Viral concentrates were digested with 0.1 U DNase(Promega, China) and 0.1 μg RNase(Fermentas, LTU)to remove host nucleic acid, according to our previously reported protocol(Xia et al., 2013). Fifty microliters of viral DNA extracted from a 140-μL sample using the QIAamp MinElute Virus Spin Kit(Qiagen, Germany)was used for detection. PCR was performed in a 50-μL reaction mix containing 5–10 ng nucleic acid for each sample, 25 × Mix Buffer, and 10 pmol of each primer(Beijing CoWin Bioscience Co., Ltd., China). Negative controls were set up using 1 μL of nuclease-free water as a template. A touch-up PCR program with a lower annealing temperature was used to improve the amplification efficiency. The PCR amplifications were carried out with a thermocycler(Bio-Rad, Hercules, CA, USA)with PCR programs as follows: denaturing at 95 ℃ for 5 min, followed by 45 cycles of denaturing at 95 ℃ for 30 s, annealing for 45 s, and extension at 72 ℃ for 1 min, with a final extension at 72 ℃ for 10 min. Different annealing temperatures were used for different primer sets. The annealing temperature was ramped from TM1 by 0.5 ℃ every cycle for first 20 cycles, followed by 25 cycles at constant annealing temperature TM2(Table 1). Each reaction was optimized to produce positive clones from the East Lake samples. The PCR products were analyzed by electrophoresis onto 1.5% agarose gels and stained with ethidium bromide. For sequencing, PCR products were excised from the agarose gel, purified with Gel Extraction Kits(OMEGA EZNA, Omega Bio-tek, USA), and cloned to T-vectors using the pGEM-T Easy System(Promega, Madison, WI, USA)following the manufacturer's instructions. About 10–15 r and om positive clones from each PCR product with expected sizes were sequenced with a universal primer set(M13)at Sangon Biotech(Shanghai, China).

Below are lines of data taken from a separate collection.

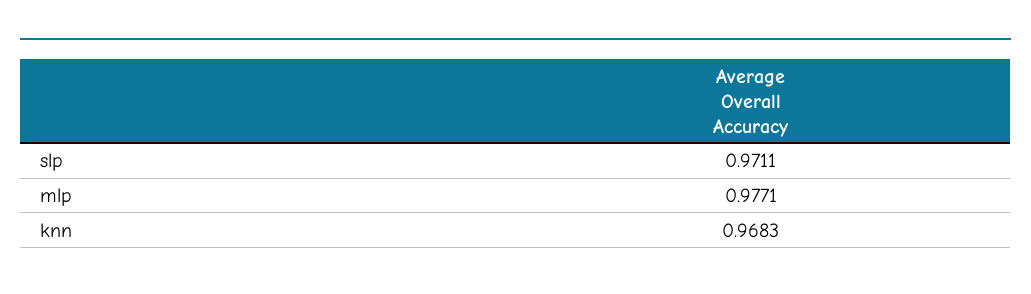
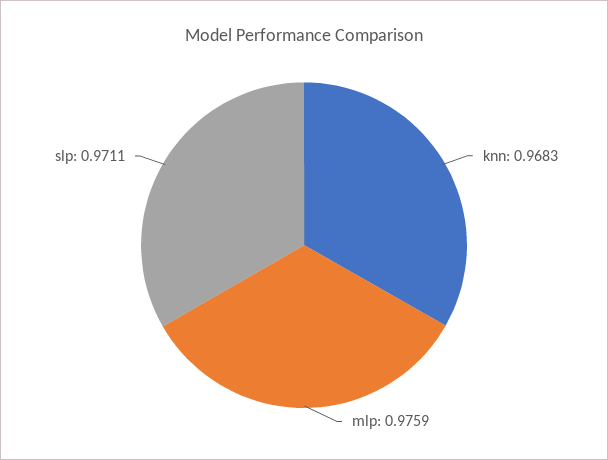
  {
    "slp": 0.9711,
-   "mlp": 0.9771,
+   "mlp": 0.9759,
    "knn": 0.9683
  }

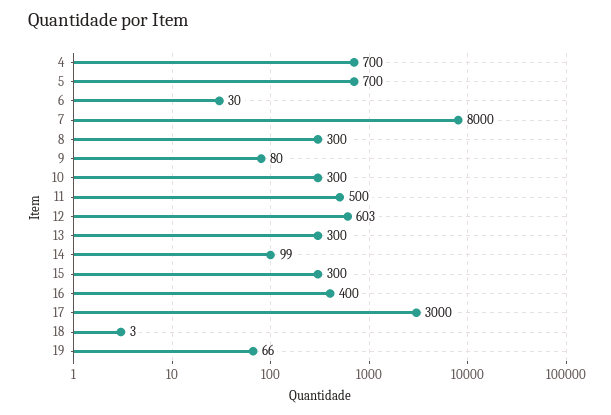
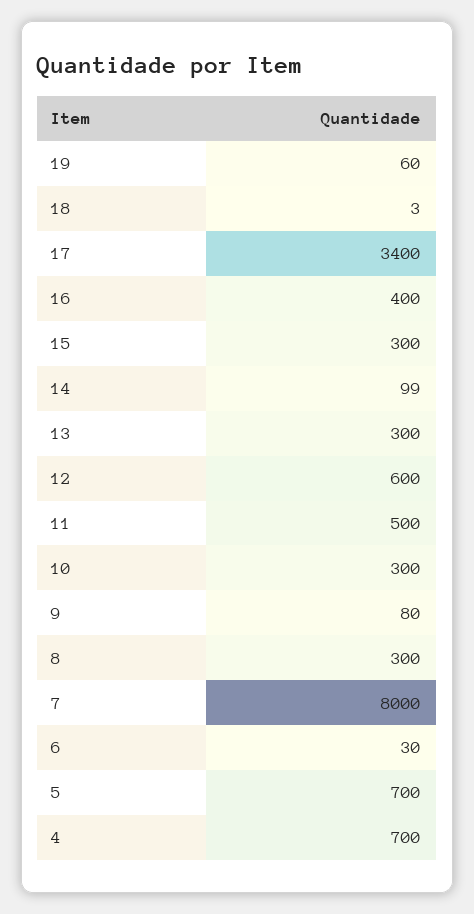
  {
    "4": 700,
    "5": 700,
    "6": 30,
    "7": 8000,
    "8": 300,
    "9": 80,
    "10": 300,
    "11": 500,
-   "12": 603,
+   "12": 600,
    "13": 300,
    "14": 99,
    "15": 300,
    "16": 400,
-   "17": 3000,
+   "17": 3400,
    "18": 3,
-   "19": 66
+   "19": 60
  }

The sequences were analyzed using BLAST at the NCBI website(http://blast.ncbi.nlm.nih.gov/Blast.cgi). All sequences were deposited in GenBank with accession numbers: KP775010–KP775086, KP775191–KP775342, and KP775408–KP775536. Multiple sequence alignments of amino acid consensus sequences were carried out using ClustalW and the Gonnet protein weight matrix.
Amino acid sequences from the same clone library with identities over 99% were removed before further analysis. Phylogenetic reconstruction was conducted using molecular evolutionary genetic analysis software(MEGA 5.0)(Kumar et al., 2008)with the neighbor joining(NJ)algorithmic method with 1000-fold bootstrap support and maximum likelihood(ML)phylogeny with 100 bootstrap replicates. Both NJ and ML methods for the seven genes were determined by the Jones-Taylor-Thornton(JTT)model and gamma-distributed rate heterogeneity among amino acid substitution(Zhong and Jacquet, 2013).